De acordo com o Metrô-SP, o uso dessa tecnologia será feito para o apoio na operação das linhas, permitindo a identificação e rastreamento de objetos suspeitos, além da detecção de invasão de áreas, como pessoas que entram na via. Além dessas, outras situações que colocam o passageiro em risco, bem como no auxílio na busca por pessoas desaparecidas também estão no escopo do sistema. Assim, o uso para fins de segurança pública será feito pela identificação de situações e não de dados e características pessoais, cabendo esse recurso às autoridades policiais, após a celebração de convênio específico para esta finalidade.

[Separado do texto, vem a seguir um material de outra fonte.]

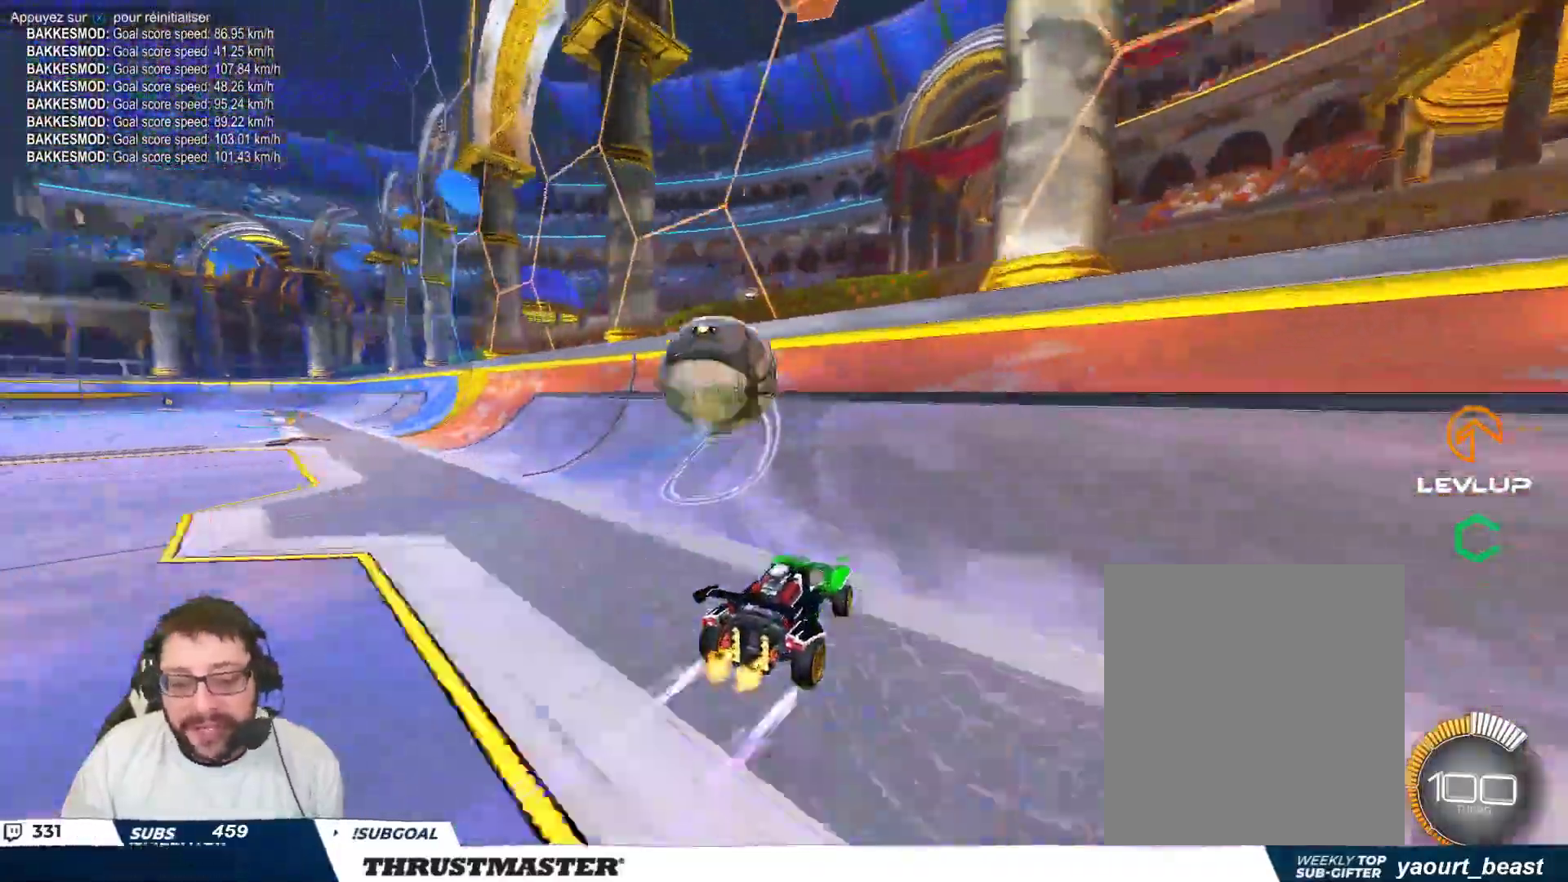
{"buttons": ["A", "B"], "left_stick": "up-left", "events": [[233, "left_stick", "center"], [283, "B", "down"], [333, "left_stick", "up-left"], [383, "B", "up"], [500, "A", "down"], [500, "B", "down"]]}
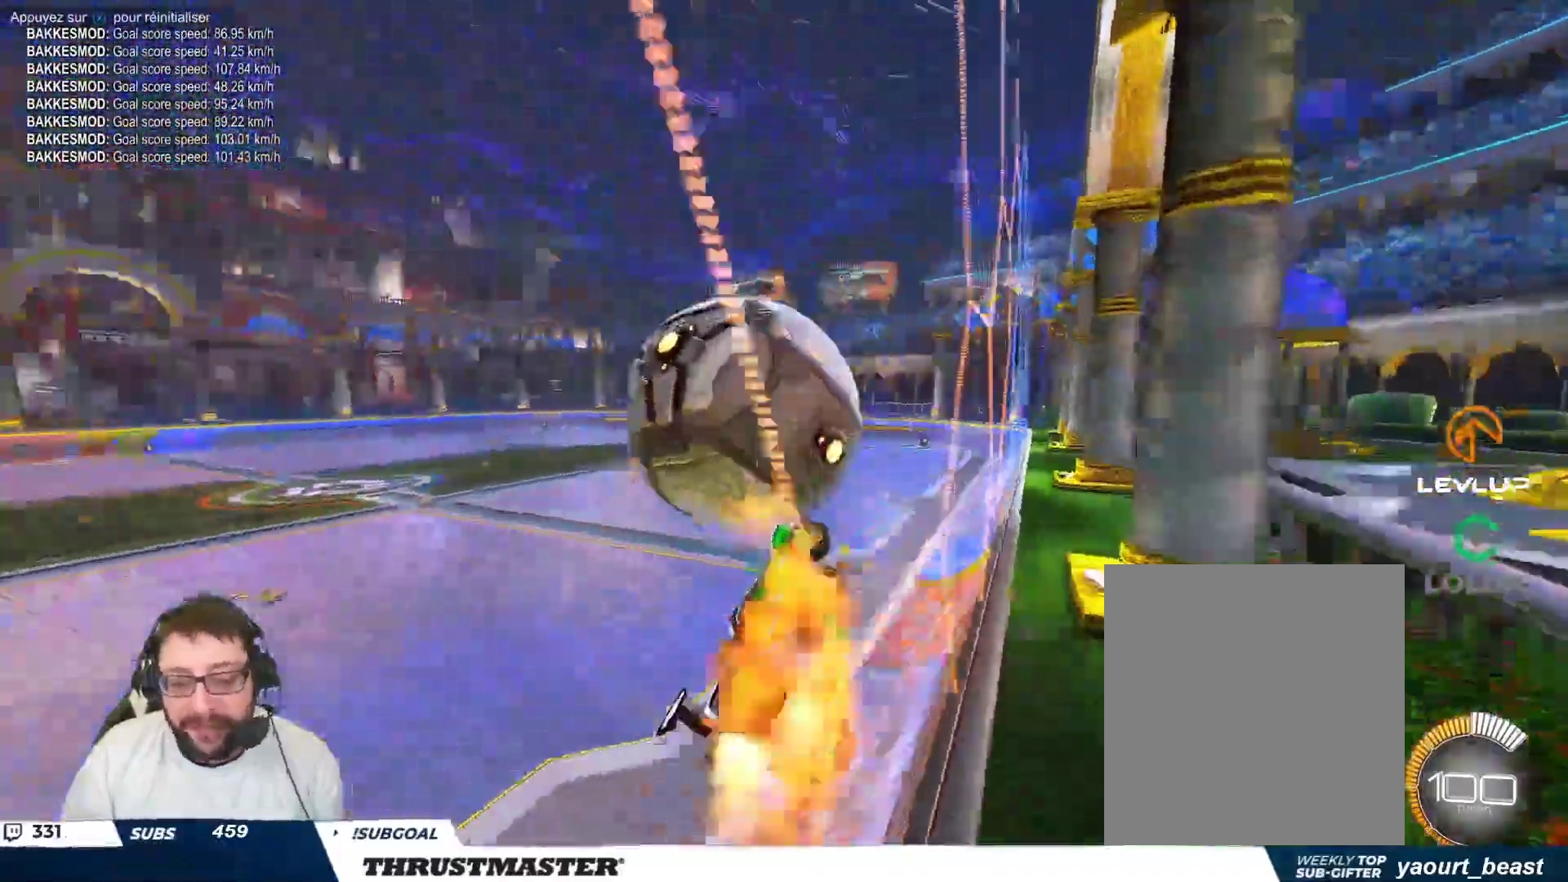
{"buttons": ["B"], "left_stick": "right", "events": [[50, "left_stick", "down-left"], [83, "A", "up"], [100, "B", "up"], [183, "left_stick", "up-right"], [367, "left_stick", "down"], [433, "B", "down"], [483, "left_stick", "right"]]}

Entre as discussões que ainda não parecem claras à Samantha é, por exemplo, por quanto tempo os dados ficarão armazenados. “Eles trouxeram uma explicação de que os dados ficariam 30 dias. Esse é um outro ponto: todos esses dados coletados ficarão para sempre? A lei não permite essa guarda eterna. Teria que informar de forma bem ampla para ter uma ciência de que está sendo coletado.”

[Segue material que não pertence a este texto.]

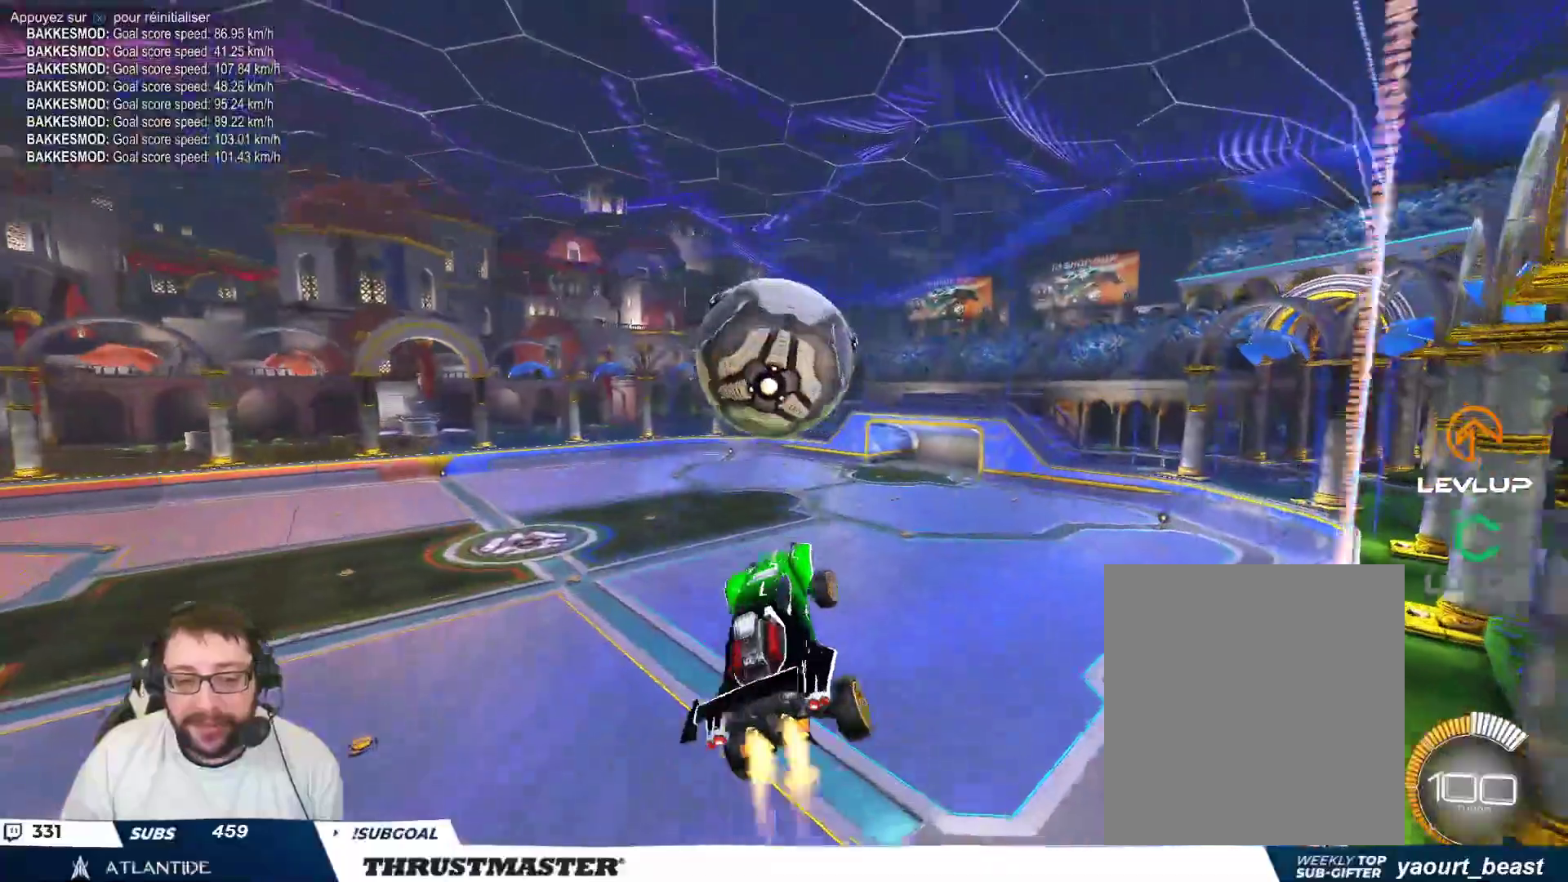
{"buttons": [], "left_stick": "right", "events": [[383, "B", "up"]]}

O que também não foi esclarecido pelo Metrô-SP, segundo Samantha, é se realmente os dados ficariam armazenados em um banco de dados internacional. Para a LGPD, dados sensíveis devem estar no Brasil. “Essa é uma discussão que foi trazida dentro do processo em andamento e é uma pauta ainda não esclarecida por parte do Metrô. Estamos trabalhando em uma liminar e esse é um questionamento dos órgãos do consumidor. O que foi dito é que os dados ficariam no próprio sistema contratado.”
Segundo o Metrô-SP, o compromisso da nova gestão é aumentar a segurança dos passageiros e a adoção do sistema vai auxiliar neste objetivo. Também será possível aperfeiçoar a operação e, com isso, melhorar o serviço prestado. Além de ampliar as zonas monitoradas das estações, as câmeras estarão integradas a uma central com recursos de inteligência artificial que podem gerar alertas em situações que impactem a circulação dos trens ou que possam atrapalhar a viagem dos passageiros.

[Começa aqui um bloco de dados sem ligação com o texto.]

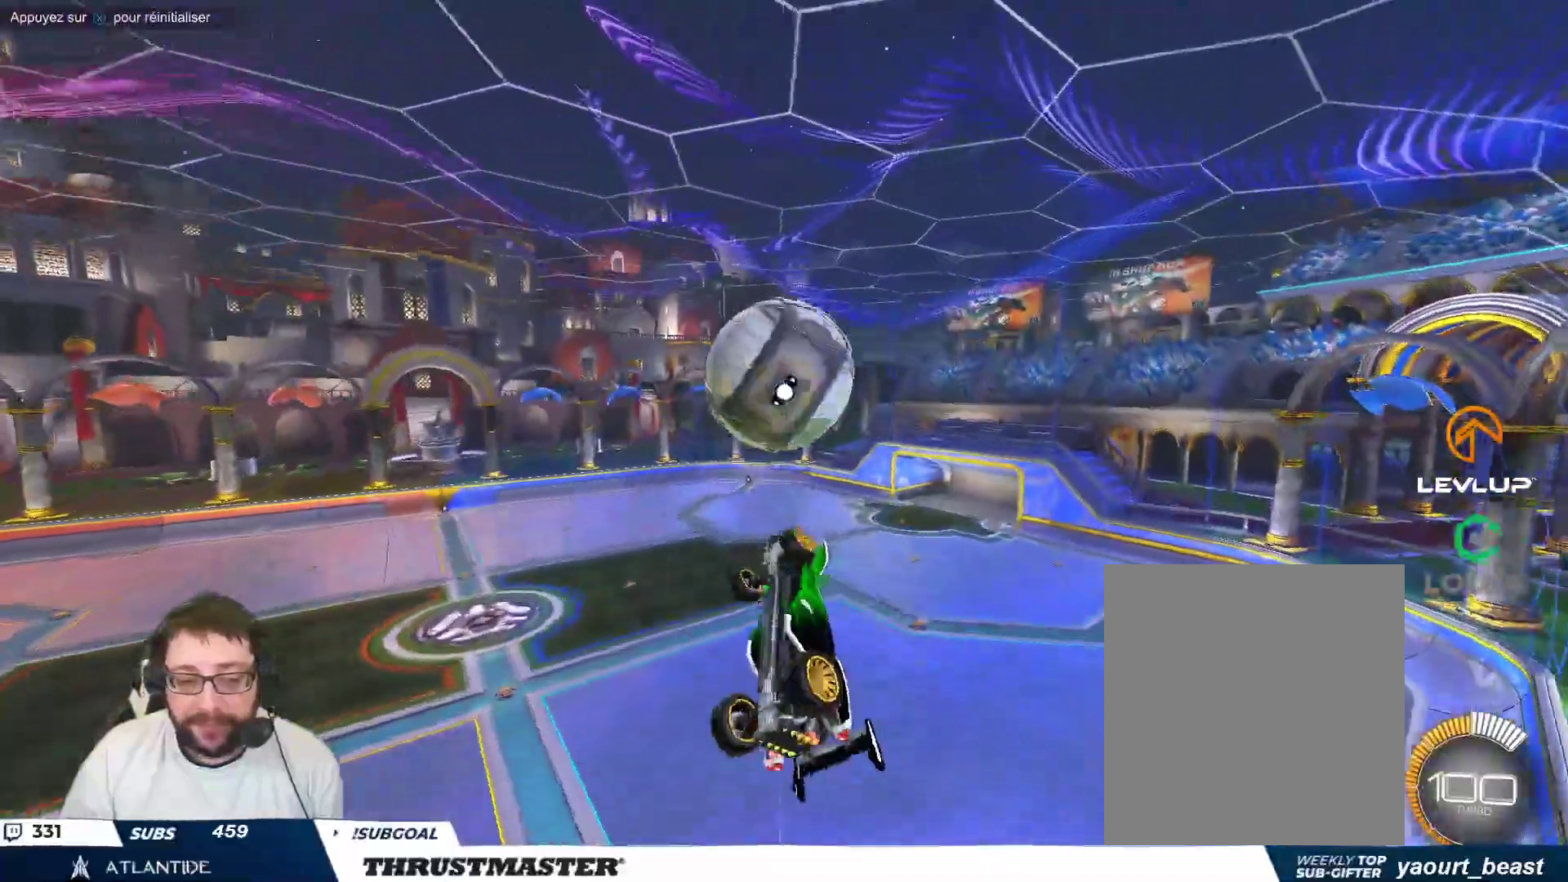
{"buttons": ["B"], "left_stick": "down", "events": [[83, "left_stick", "center"], [200, "B", "down"], [217, "left_stick", "down"]]}
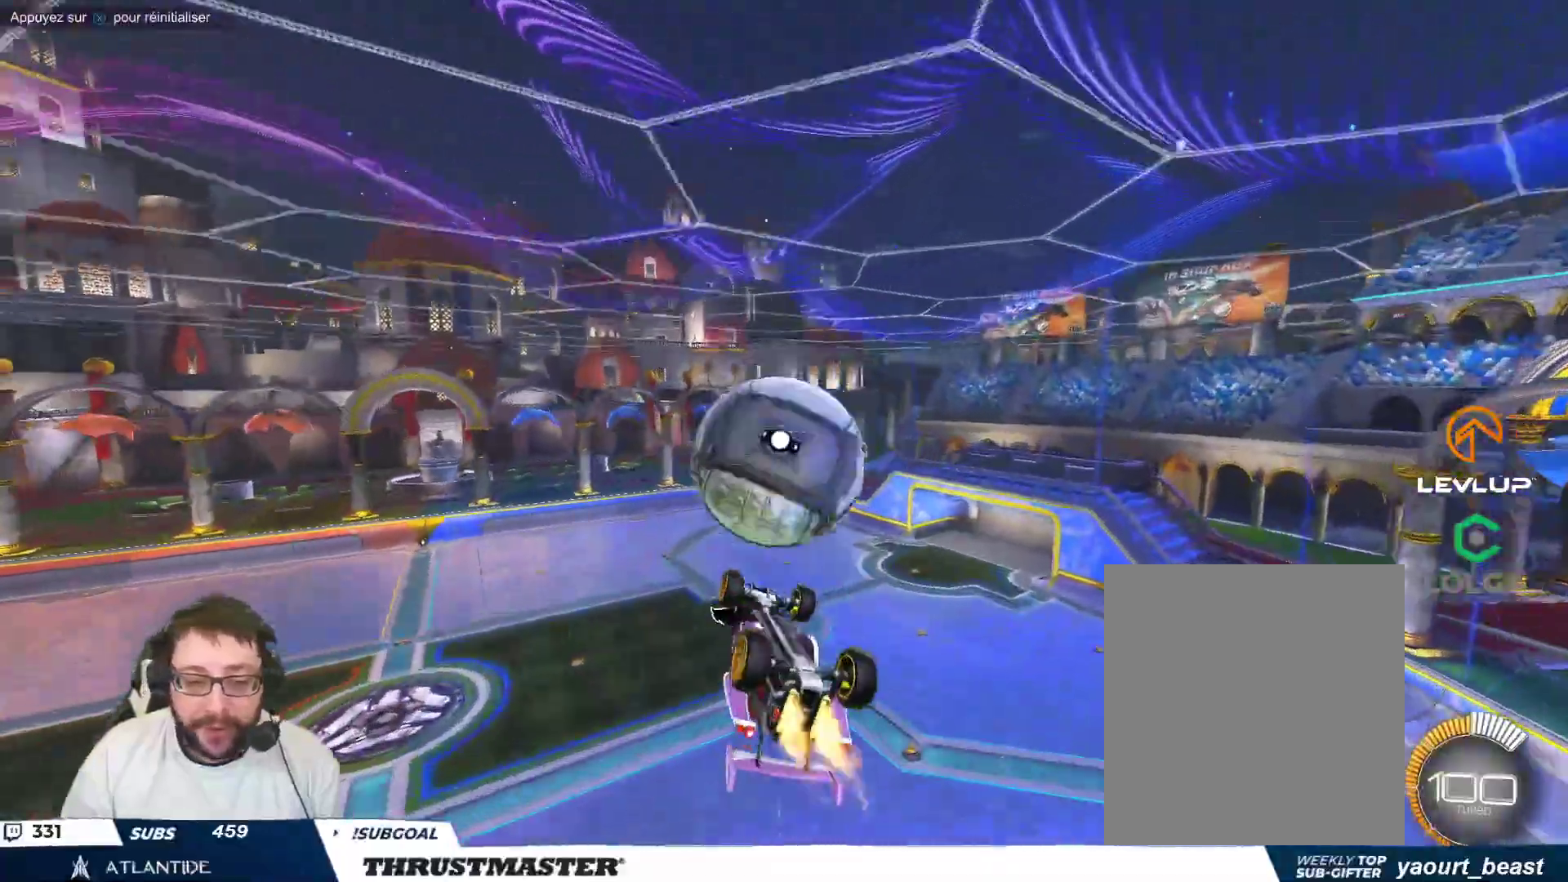
{"buttons": [], "left_stick": "up-right", "events": [[133, "left_stick", "center"], [333, "left_stick", "up-right"], [383, "B", "up"]]}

Os alertas podem ser feitos em casos de crianças desacompanhadas ou objetos suspeitos deixados nas estações. Há também a intenção de formalização de um convênio com a Prefeitura para a integração de banco de dados para a busca por pessoas desaparecidas. O sistema poderá também ajudar na identificação de animais perdidos e até mesmo na contagem de pessoas, para auxiliar a estratégia de operação.